SANG DUKUN

Ikhwanus Sobirin
Chapter #2

Sebuah Mantra

Hari berganti hari, tahun melepas tahun. Kang Yanto tak kunjung melayangkan selembar surat. Sekadar menitipkan kabar pun tidak, apalagi mengirimi nafkah. Memang urusan uang bagiku, tidak terlalu masalah. Panen jagung melimpah. Kebutuhan perut tercukupi. Seribu rupiah bisa ditukar beras satu kilo, itu pun sisanya masih dapat dibelanjakan terasi, kerupuk, dan garam.

Sang surya mulai pulang ke pojok barat. Nyanyian jangkrik mulai melanggam ria. Damar mulai kusulut. Pelita yang kehabisan minyak, segera kutuangi ulang. Begitu pula sumbunya yang kering, segera kuganti.

Si Mbok repot meniupi muka tungku. Wanita lincah itu tengah mengolah sambal teri bercampur pete dan tomat hijau. Sementara ia bergelut dengan asap di pawon, aku bertandang sejenak mengantar anakku ke langgarnya Ustadz Jainuri. Hari ini adalah hari pertama anakku mengaji. Sengaja kupilih hari ini, karena sudah sesuai dengan weton4 kelahirannya.

***

Sekembalinya memasrahkan Didin, Yuk Ningsih terhuyung-huyung, datang. Kaki panjangnya adalah egrang, selangkah saja, ia mencakup jauh sebuah jarak. Ia masuk dengan menggendong wajahnya yang layu.

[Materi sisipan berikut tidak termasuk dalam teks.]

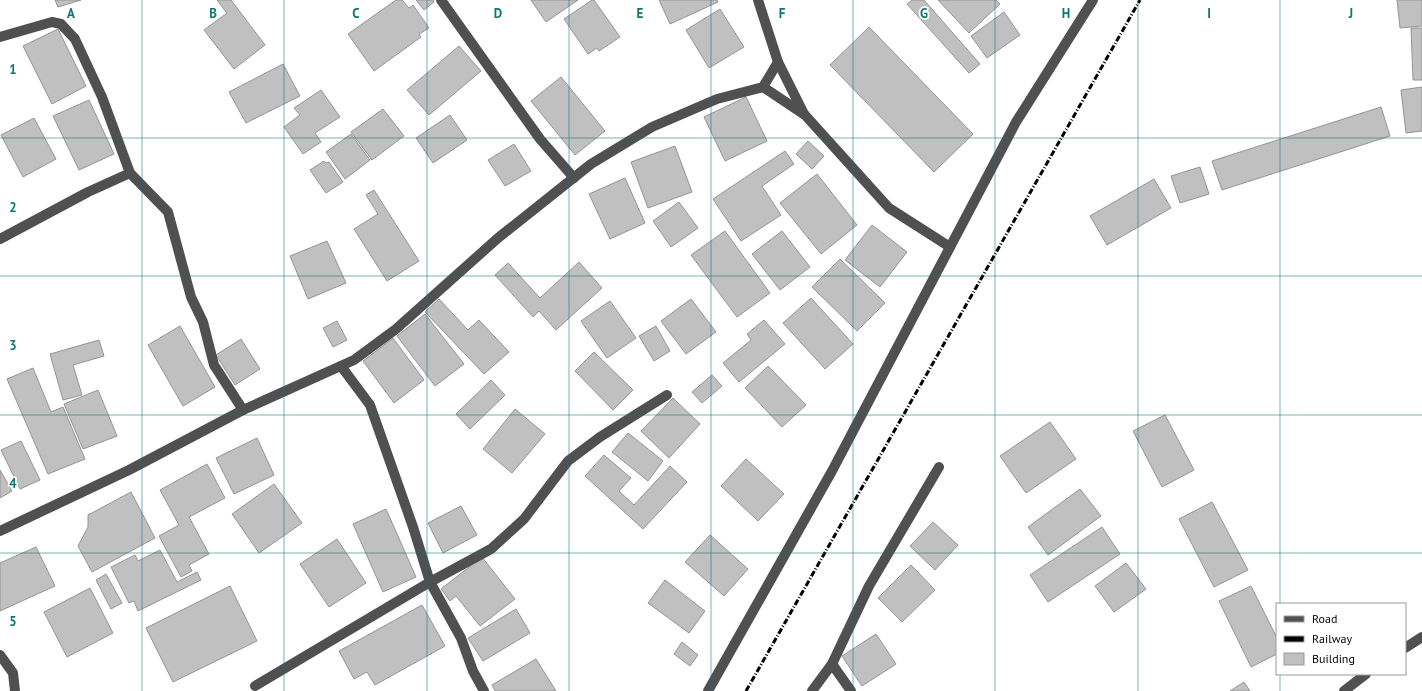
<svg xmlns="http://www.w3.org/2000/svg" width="1422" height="691" viewBox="0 0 1422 691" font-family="'PT Sans',sans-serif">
	<rect width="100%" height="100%" fill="#fff"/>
	<g fill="#c0c0c0" stroke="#949494">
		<polygon points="55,0 81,0 58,7"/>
		<polygon points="217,0 231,0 265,45 234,69 204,30 227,13"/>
		<polygon points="396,0 402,0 409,8 413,5 429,28 419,34 421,37 374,71 348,34"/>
		<polygon points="416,0 433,0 434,2 424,10"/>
		<polygon points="531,0 578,0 546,22"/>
		<polygon points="592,0 594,0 620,37 599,51 597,48 588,54 564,19"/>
		<polygon points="659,0 717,0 718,2 670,24"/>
		<polygon points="912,0 924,0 980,64 969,73 907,4"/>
		<polygon points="938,0 996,0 1000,4 969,33"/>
		<polygon points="1397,0 1422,0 1422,26 1400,28"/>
		<polygon points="720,9 744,47 709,68 686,30"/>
		<polygon points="1004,12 1020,35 987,58 971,36"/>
		<polygon points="869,27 973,134 934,172 830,65"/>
		<polygon points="1411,28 1422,28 1422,80 1413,80"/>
		<polygon points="58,29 86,86 52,104 23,46"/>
		<polygon points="459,46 481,71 429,115 407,90"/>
		<polygon points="283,64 300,96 246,123 229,92"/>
		<polygon points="561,77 605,131 575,155 531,101"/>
		<polygon points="1422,87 1422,131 1406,133 1401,90"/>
		<polygon points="321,90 340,117 315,133 321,142 303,154 284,127 300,115 294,108"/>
		<polygon points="746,97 767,141 725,161 704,117"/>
		<polygon points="89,100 114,154 79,170 53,116"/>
		<polygon points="1381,107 1390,136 1222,190 1212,161"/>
		<polygon points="383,109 404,136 372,160 351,132"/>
		<polygon points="450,115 467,140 433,163 416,138"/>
		<polygon points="34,118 56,159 23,177 1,135"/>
		<polygon points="351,134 370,160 345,179 326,152"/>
		<polygon points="808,141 824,156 812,169 796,154"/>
		<polygon points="514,144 531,171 505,186 488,160"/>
		<polygon points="675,146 692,192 648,208 631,162"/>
		<polygon points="785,151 794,164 762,186 781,215 741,241 713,199"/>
		<polygon points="324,161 326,163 329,162 343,182 326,193 310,170"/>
		<polygon points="1200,167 1209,194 1180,203 1171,176"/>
		<polygon points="817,174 857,225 821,254 780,203"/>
		<polygon points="625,178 645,223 610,239 589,194"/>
		<polygon points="1154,179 1171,208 1107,245 1090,216"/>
		<polygon points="374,190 419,261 387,281 354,229 378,214 366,195"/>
		<polygon points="679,202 698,228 671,247 653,221"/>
		<polygon points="872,225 907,252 880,287 845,260"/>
		<polygon points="725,231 770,293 737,317 691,255"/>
		<polygon points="782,231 810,267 780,290 752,254"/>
		<polygon points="327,241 346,283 308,299 290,256"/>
		<polygon points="840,259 885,303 857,331 812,287"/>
		<polygon points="579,262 602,288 556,330 539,311 533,317 495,275 508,263 540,298"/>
		<polygon points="811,298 853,344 825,369 783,323"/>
		<polygon points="439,299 468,330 479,320 509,352 484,374 425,312"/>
		<polygon points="691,299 716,332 686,354 661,321"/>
		<polygon points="610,301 636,338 607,358 581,321"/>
		<polygon points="425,314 464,364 435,386 397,336"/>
		<polygon points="764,320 785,344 739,382 723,363 751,340 747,334"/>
		<polygon points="337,321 347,340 333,347 323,328"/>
		<polygon points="180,326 215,387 183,406 148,345"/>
		<polygon points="656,326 670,351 654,361 639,336"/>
		<polygon points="393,338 424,380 394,403 363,361"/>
		<polygon points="241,339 260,369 235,385 216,355"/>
		<polygon points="99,340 104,356 73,365 82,395 63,400 50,354"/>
		<polygon points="594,352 633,390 613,410 575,371"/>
		<polygon points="768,366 806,405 782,427 745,388"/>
		<polygon points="33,368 51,412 63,407 85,459 48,474 7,379"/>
		<polygon points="712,375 722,386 702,403 692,392"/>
		<polygon points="491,380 505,395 470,429 456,414"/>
		<polygon points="98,390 117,436 83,449 64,404"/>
		<polygon points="673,398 700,424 669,458 641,431"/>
		<polygon points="515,409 545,434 512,473 483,449"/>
		<polygon points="1165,415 1194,470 1162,487 1133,431"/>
		<polygon points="1050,422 1076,459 1026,493 1000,456"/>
		<polygon points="628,433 663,461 648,481 612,452"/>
		<polygon points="257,438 274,475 234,494 216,458"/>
		<polygon points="21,441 40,480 20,489 1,450"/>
		<polygon points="604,455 631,478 619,491 634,505 670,466 687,482 643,529 585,476"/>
		<polygon points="746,459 784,494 758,521 721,486"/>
		<polygon points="207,464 225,498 189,517 209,554 189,565 192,571 181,577 159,536 179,525 160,490"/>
		<polygon points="0,470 12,491 0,498"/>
		<polygon points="274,484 302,523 259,553 232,514"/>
		<polygon points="1080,489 1101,516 1048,555 1028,527"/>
		<polygon points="131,492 155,538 92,572 78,546 88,527 88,515"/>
		<polygon points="1212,502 1248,570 1214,587 1179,519"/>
		<polygon points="461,506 477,535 443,553 428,523"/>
		<polygon points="386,509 416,577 383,592 353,524"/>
		<polygon points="933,522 958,545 935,570 910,546"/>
		<polygon points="1102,527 1120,554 1048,602 1030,575"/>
		<polygon points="710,535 748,569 724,596 685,562"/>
		<polygon points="337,539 366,583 329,607 300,564"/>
		<polygon points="36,547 55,586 0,611 0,563"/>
		<polygon points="160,550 177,582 197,572 201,580 138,611 134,601 129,603 111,567 135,555 138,561"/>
		<polygon points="482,557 515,599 480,626 456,596 450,601 441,589"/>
		<polygon points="1126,563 1146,589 1114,612 1095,586"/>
		<polygon points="911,565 935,590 902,622 878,598"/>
		<polygon points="106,574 122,603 111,609 96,580"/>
		<polygon points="665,580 705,611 689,633 648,603"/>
		<polygon points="230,586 257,641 173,682 146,628"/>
		<polygon points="1251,586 1277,638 1277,654 1251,667 1219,601"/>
		<polygon points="90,588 113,633 67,657 44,612"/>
		<polygon points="422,605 445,646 375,685 367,672 354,679 339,651"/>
		<polygon points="516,609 530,633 483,661 468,638"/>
		<polygon points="876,634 896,664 862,686 842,656"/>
		<polygon points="682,642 698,655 690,666 674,654"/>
		<polygon points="536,659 556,691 495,691 492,685"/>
		<polygon points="1244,682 1250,691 1230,691"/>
	</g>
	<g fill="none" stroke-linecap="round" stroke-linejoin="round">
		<g stroke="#505050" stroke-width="10">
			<polyline points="441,0 540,139 574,178"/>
			<polyline points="758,0 778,62 804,114"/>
			<polyline points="0,37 52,22 61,24 75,39 102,97 130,173 168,212 191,297 203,322 214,365 243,410"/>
			<polyline points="763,87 805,115 889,208 950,247"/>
			<polyline points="0,239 88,192 130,173"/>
			<polyline points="341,366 370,405 413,527 430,582 461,638 473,671 484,691"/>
			<polyline points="0,531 129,470 243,410 354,360 396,329 498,238 591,164 652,127 717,99 763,87 778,62"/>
			<polyline points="1405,648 1422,637"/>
			<polyline points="0,655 13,673 15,691"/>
			<polyline points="832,664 851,691"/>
			<polyline points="255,686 430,582 491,549 524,519 568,461 600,437 667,395"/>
			<polyline points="708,691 832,471 1016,122 1093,0"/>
			<polyline points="812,691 832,664 869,586 939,467"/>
			<polyline points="1344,691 1366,674"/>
		</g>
		<polyline stroke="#000" stroke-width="3" stroke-dasharray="6 2 1 2" stroke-linecap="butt" points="746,691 1140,0"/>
	</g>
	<path fill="none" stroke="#0f766e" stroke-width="1" stroke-opacity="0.55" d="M142,0V691M284,0V691M427,0V691M569,0V691M711,0V691M853,0V691M995,0V691M1138,0V691M1280,0V604M0,138H1422M0,276H1422M0,415H1422M0,553H1422M1280,674V691"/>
	<g font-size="13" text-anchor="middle" font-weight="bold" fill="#0f766e" stroke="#fff" stroke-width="3.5" stroke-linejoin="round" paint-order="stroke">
		<text x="71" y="18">A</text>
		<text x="213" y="18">B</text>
		<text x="356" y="18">C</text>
		<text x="498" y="18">D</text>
		<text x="640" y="18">E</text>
		<text x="782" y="18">F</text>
		<text x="924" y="18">G</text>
		<text x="1066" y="18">H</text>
		<text x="1209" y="18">I</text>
		<text x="1351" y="18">J</text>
		<text x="13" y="74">1</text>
		<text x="13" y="212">2</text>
		<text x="13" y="350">3</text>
		<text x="13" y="488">4</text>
		<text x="13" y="626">5</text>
	</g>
	<rect x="1276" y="603" width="130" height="72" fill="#ffffff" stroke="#999999"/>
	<rect x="1284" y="616" width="20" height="6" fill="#505050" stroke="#999999"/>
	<text x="1312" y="623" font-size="12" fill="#000000">Road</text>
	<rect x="1284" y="636" width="20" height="6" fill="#000000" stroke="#999999"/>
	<text x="1312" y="643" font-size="12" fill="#000000">Railway</text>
	<rect x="1284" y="653" width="20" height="12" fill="#c0c0c0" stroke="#999999"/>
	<text x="1312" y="663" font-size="12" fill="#000000">Building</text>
</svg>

“Yuk Laaas.” Sebuah desahan khas seorang sinden.

“Iya, Yuk Ning?” Penuh perhatian kumenyambutnya. Suara rendahku bergabung senyuman yang merekah padanya.

“Saya minta diterawang, Yuk!”

“Iya.” Aku mengangguk.

Dari belakang, setengah berteriak, si Mbok mengundang. “He, Ningsih, ayok sini, makan!”

“Iya, Mbok, sampean enak-enakin makannya. Ningsih sudah tadi!” sahut sejawatku ini sambil meluaskan bibir tebalnya, seolah ia memaksa bibirnya untuk tersenyum. Namun, tetap saja wajahnya mengerutkan kegelisahan.

Oala, yah, wes,”5 sumeh si Mbok, kemudian ia meneruskan santapannya.

“Yuk, sapiku yang hilang kemarin, belum ketemu,” tutur Yuk Ningsih bersuara memelas di antara sinar temaram ini.

“Loh! Belum ketemu?!” kejutku.

“Padahal, kalau terlepas, sore-sore begitu biasanya pulang sendiri ke kandang. Lah, ini, sudah tiga hari tiga malam nggak balik-balik!”

“Oalaaa, kasihan sampean, Yuk. Sapi gemuk begitu mahal loh harganya,” tambahku.